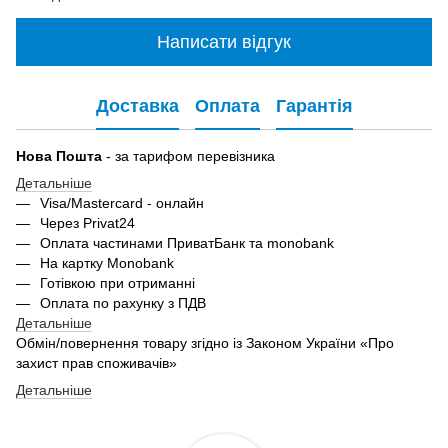
Написати відгук
Доставка
Оплата
Гарантія
Нова Пошта
- за тарифом перевізника
Детальніше
Visa/Mastercard - онлайн
Через Privat24
Оплата частинами ПриватБанк та monobank
На картку Monobank
Готівкою при отриманні
Оплата по рахунку з ПДВ
Детальніше
Обмін/повернення товару згідно із Законом України «Про
захист прав споживачів»
Детальніше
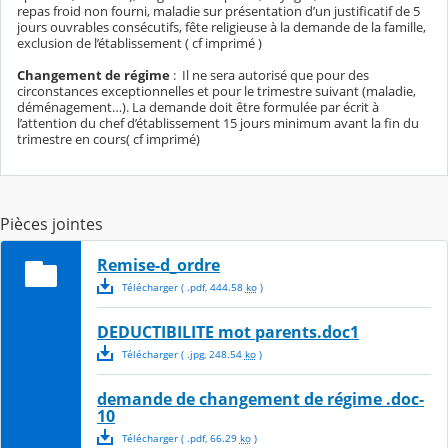
repas froid non fourni, maladie sur présentation d’un justificatif de 5
jours ouvrables consécutifs, fête religieuse à la demande de la famille,
exclusion de l’établissement ( cf imprimé )
Changement de régime
: Il ne sera autorisé que pour des
circonstances exceptionnelles et pour le trimestre suivant (maladie,
déménagement…). La demande doit être formulée par écrit à
l’attention du chef d’établissement 15 jours minimum avant la fin du
trimestre en cours( cf imprimé)
Pièces jointes
Remise-d_ordre
Télécharger
( .
pdf
,
444.58
ko
)
DEDUCTIBILITE mot parents.doc1
Télécharger
( .
jpg
,
248.54
ko
)
demande de changement de régime .doc-
10
Télécharger
( .
pdf
,
66.29
ko
)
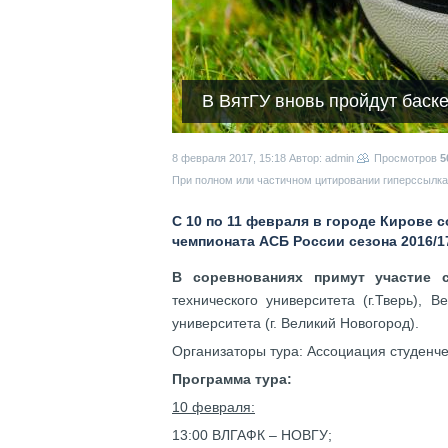
В ВятГУ вновь пройдут баск
8 февраля 2017, 15:18
Автор: admin
Просмотров
5
При полном или частичном цитировании гиперссылка 
С 10 по 11 февраля в городе Кирове 
чемпионата АСБ России сезона 2016/1
В соревнованиях примут участие 
технического университета (г.Тверь), 
университета (г. Великий Новогород).
Организаторы тура: Ассоциация студенче
Программа тура:
10 февраля:
13:00 ВЛГАФК – НОВГУ;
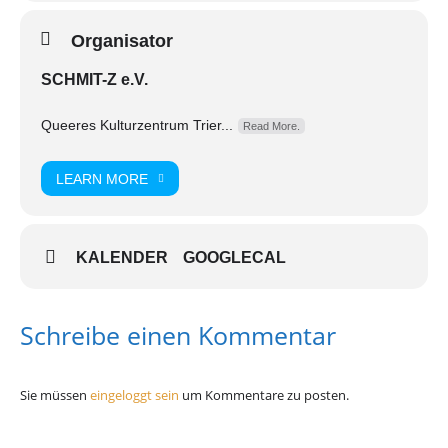
Organisator
SCHMIT-Z e.V.
Queeres Kulturzentrum Trier...
Read More.
LEARN MORE
KALENDER
GOOGLECAL
Schreibe einen Kommentar
Sie müssen
eingeloggt sein
um Kommentare zu posten.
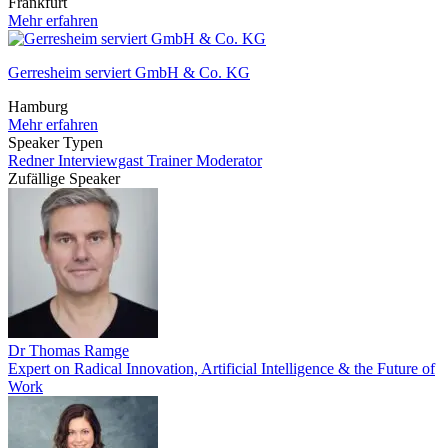
Frankfurt
Mehr erfahren
Gerresheim serviert GmbH & Co. KG
Hamburg
Mehr erfahren
Speaker Typen
Redner
Interviewgast
Trainer
Moderator
Zufällige Speaker
Dr Thomas Ramge
Expert on Radical Innovation, Artificial Intelligence & the Future of
Work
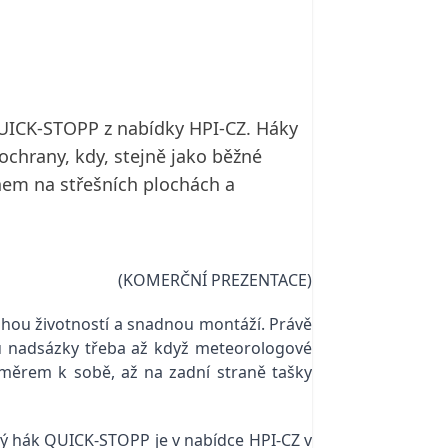
QUICK-STOPP z nabídky HPI-CZ. Háky
ochrany, kdy, stejně jako běžné
ěhem na střešních plochách a
(KOMERČNÍ PREZENTACE)
hou životností a snadnou montáží. Právě
u nadsázky třeba až když meteorologové
směrem k sobě, až na zadní straně tašky
vý hák QUICK-STOPP je v nabídce HPI-CZ v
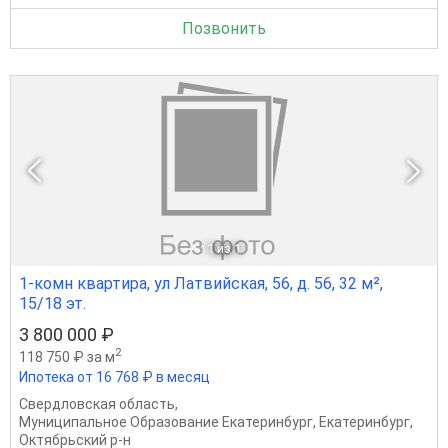
Позвонить
1
из 1
1-комн квартира, ул Латвийская, 56, д. 56, 32 м²,
15/18 эт.
3 800 000 ₽
2
118 750 ₽ за м
Ипотека от 16 768 ₽ в месяц
Свердловская область
,
Муниципальное Образование Екатеринбург
,
Екатеринбург
,
Октябрьский р-н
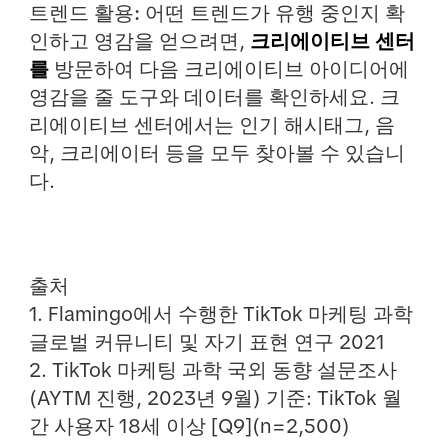
트렌드 활용:
어떤 트렌드가 유행 중인지 확
인하고 영감을 얻으려면,
크리에이티브 센터
를
방문하여 다음 크리에이티브 아이디어에
영감을 줄 도구와 데이터를 확인하세요. 크
리에이티브 센터에서는 인기 해시태그, 음
악, 크리에이터 등을 모두 찾아볼 수 있습니
다.
출처
1. Flamingo에서 수행한 TikTok 마케팅 과학
글로벌 커뮤니티 및 자기 표현 연구 2021
2. TikTok 마케팅 과학 국외 동향 설문조사
(AYTM 진행, 2023년 9월) 기준: TikTok 월
간 사용자 18세 이상 [Q9](n=2,500)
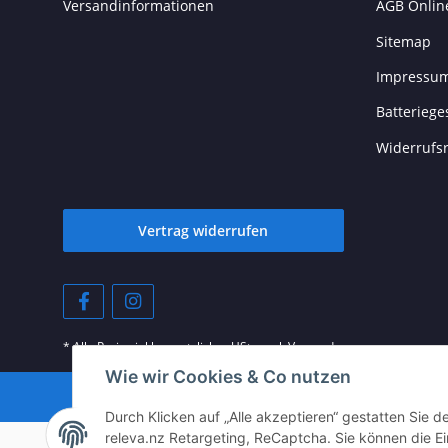
Versandinformationen
AGB Onlin
Sitemap
Impressu
Batteriege
Widerrufs
Vertrag widerrufen
* Alle Preise inkl. gesetzlicher USt., zzgl.
Versand
Wie wir Cookies & Co nutzen
Durch Klicken auf „Alle akzeptieren“ gestatten Sie 
releva.nz Retargeting, ReCaptcha. Sie können die Ei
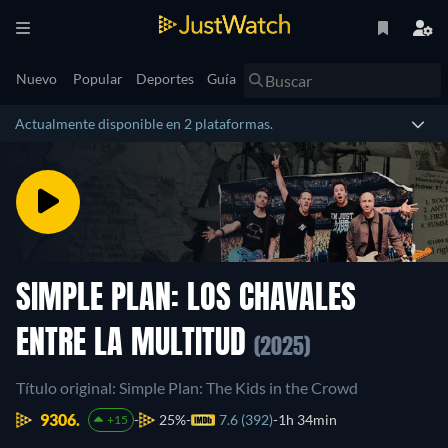
Nuevo
Popular
Deportes
Guía
Actualmente disponible en 2 plataformas.
SIMPLE PLAN: LOS CHAVALES
ENTRE LA MULTITUD
(2025)
Título original: Simple Plan: The Kids in the Crowd
9306.
25%
7.6 (392)
1h 34min
+15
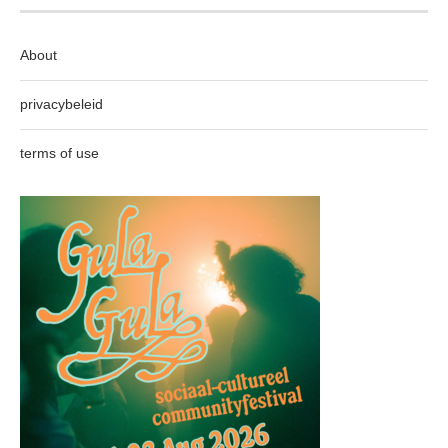
About
privacybeleid
terms of use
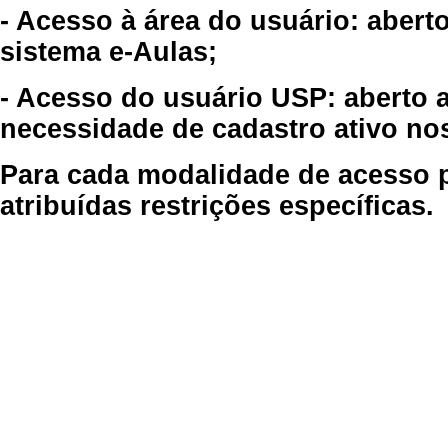
- Acesso à área do usuário: abert
sistema e-Aulas;
- Acesso do usuário USP: aberto 
necessidade de cadastro ativo no
Para cada modalidade de acesso p
atribuídas restrições específicas.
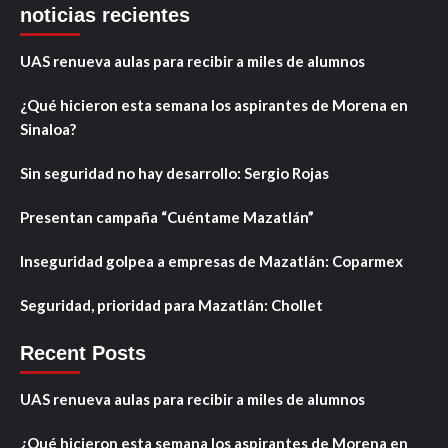
noticias recientes
UAS renueva aulas para recibir a miles de alumnos
¿Qué hicieron esta semana los aspirantes de Morena en
Sinaloa?
Sin seguridad no hay desarrollo: Sergio Rojas
Presentan campaña “Cuéntame Mazatlán”
Inseguridad golpea a empresas de Mazatlán: Coparmex
Seguridad, prioridad para Mazatlán: Chollet
Recent Posts
UAS renueva aulas para recibir a miles de alumnos
¿Qué hicieron esta semana los aspirantes de Morena en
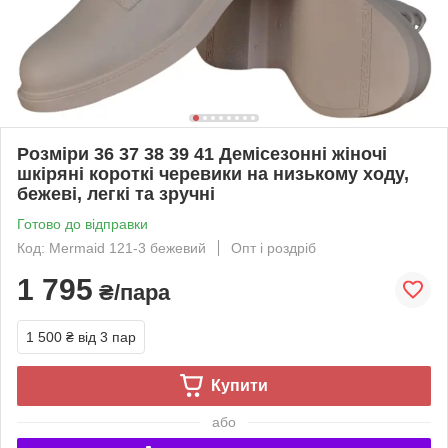
Розміри 36 37 38 39 41 Демісезонні жіночі
шкіряні короткі черевики на низькому ходу,
бежеві, легкі та зручні
Готово до відправки
Код: Mermaid 121-3 бежевий
Опт і роздріб
1 795
₴/пара
1 500 ₴
від 3 пар
Купити
або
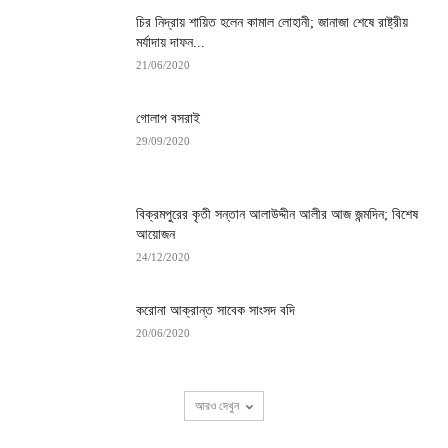
চির নিদ্রায় শায়িত হলেন কামাল লোহানী; জানাজা শেষে রাষ্ট্রীয়
মর্যাদায় দাফন...
21/06/2020
গোলাপ বসরাই
29/09/2020
বিক্রমপুরের কৃতী সন্তান আলাউদ্দীন আলীর আজ জন্মদিন; বিশেষ
আয়োজন
24/12/2020
করোনা আক্রান্ত সাবেক সাংসদ বদি
20/06/2020
আরও দেখুন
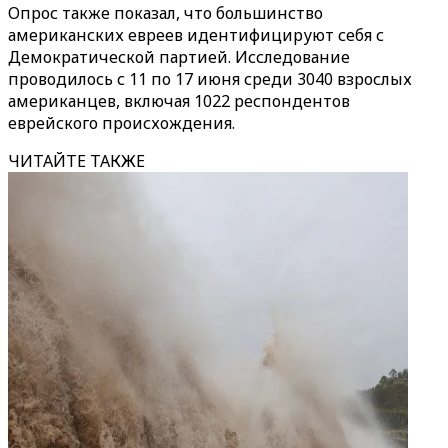
Опрос также показал, что большинство
американских евреев идентифицируют себя с
Демократической партией. Исследование
проводилось с 11 по 17 июня среди 3040 взрослых
американцев, включая 1022 респондентов
еврейского происхождения.
ЧИТАЙТЕ ТАКЖЕ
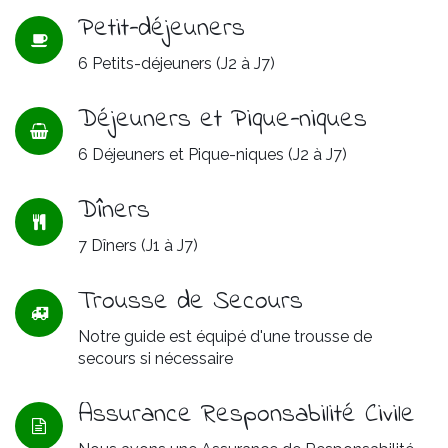
Petit-déjeuners
6 Petits-déjeuners (J2 à J7)
Déjeuners et Pique-niques
6 Déjeuners et Pique-niques (J2 à J7)
Dîners
7 Dîners (J1 à J7)
Trousse de Secours
Notre guide est équipé d'une trousse de
secours si nécessaire
Assurance Responsabilité Civile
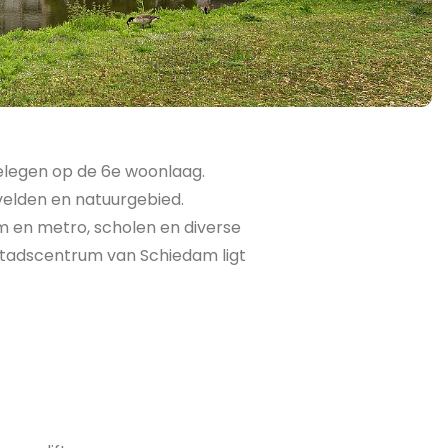
elegen op de 6e woonlaag.
velden en natuurgebied.
m en metro, scholen en diverse
 stadscentrum van Schiedam ligt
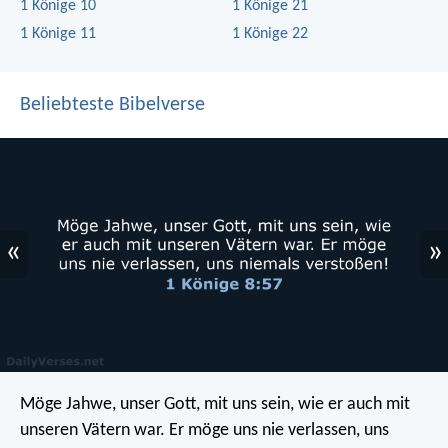
1 Könige 10
1 Könige 21
1 Könige 11
1 Könige 22
Beliebteste Bibelverse
«
»
Möge Jahwe, unser Gott, mit uns sein, wie er auch mit
unseren Vätern war. Er möge uns nie verlassen, uns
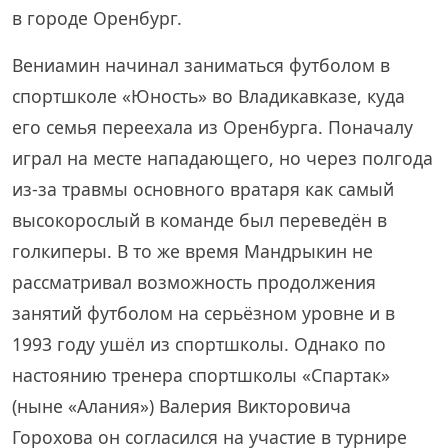
в городе Оренбург.
Вениамин начинал заниматься футболом в
спортшколе «Юность» во Владикавказе, куда
его семья переехала из Оренбурга. Поначалу
играл на месте нападающего, но через полгода
из-за травмы основного вратаря как самый
высокорослый в команде был переведён в
голкиперы. В то же время Мандрыкин не
рассматривал возможность продолжения
занятий футболом на серьёзном уровне и в
1993 году ушёл из спортшколы. Однако по
настоянию тренера спортшколы «Спартак»
(ныне «Алания») Валерия Викторовича
Горохова он согласился на участие в турнире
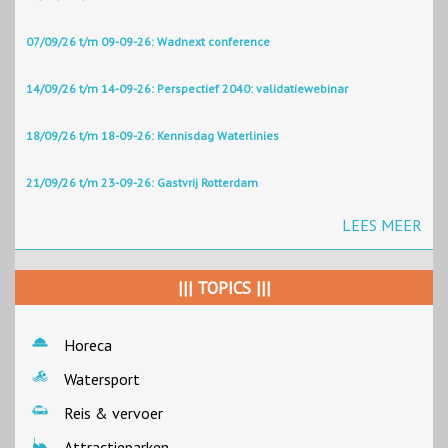
07/09/26 t/m 09-09-26: Wadnext conference
14/09/26 t/m 14-09-26: Perspectief 2040: validatiewebinar
18/09/26 t/m 18-09-26: Kennisdag Waterlinies
21/09/26 t/m 23-09-26: Gastvrij Rotterdam
LEES MEER
||| TOPICS |||
Horeca
Watersport
Reis & vervoer
Attractieparken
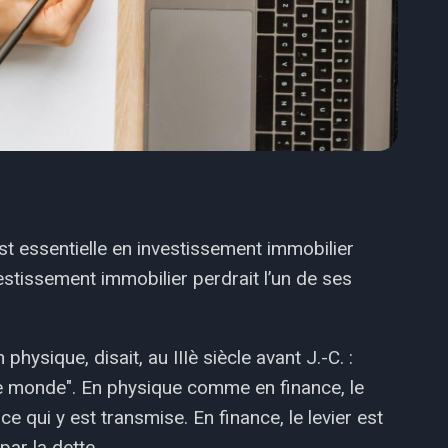
st essentielle en investissement immobilier
nvestissement immobilier perdrait l’un de ses
hysique, disait, au IIIè siècle avant J.-C. :
le monde". En physique comme en finance, le
rce qui y est transmise. En finance, le levier est
par la dette.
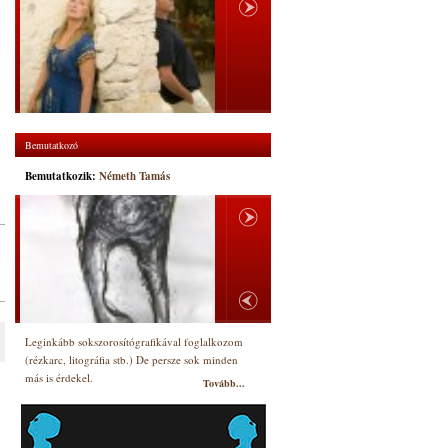
Bemutatkozó
Bemutatkozik:
Németh Tamás
Leginkább sokszorosítógrafikával foglalkozom
(rézkarc, litográfia stb.) De persze sok minden
más is érdekel.
Tovább...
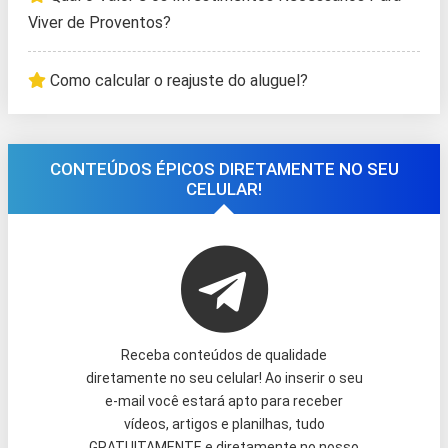
Viver de Proventos?
Como calcular o reajuste do aluguel?
CONTEÚDOS ÉPICOS DIRETAMENTE NO SEU
CELULAR!
Receba conteúdos de qualidade
diretamente no seu celular! Ao inserir o seu
e-mail você estará apto para receber
vídeos, artigos e planilhas, tudo
GRATUITAMENTE e diretamente no nosso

## Exercise details:
Only the lines that hold the word "avant" are wanted; each should be pulled from the records.

## Answer below:
l’attention du chef d’établissement 15 jours minimum avant la fin du
hysique, disait, au IIIè siècle avant J.-C. :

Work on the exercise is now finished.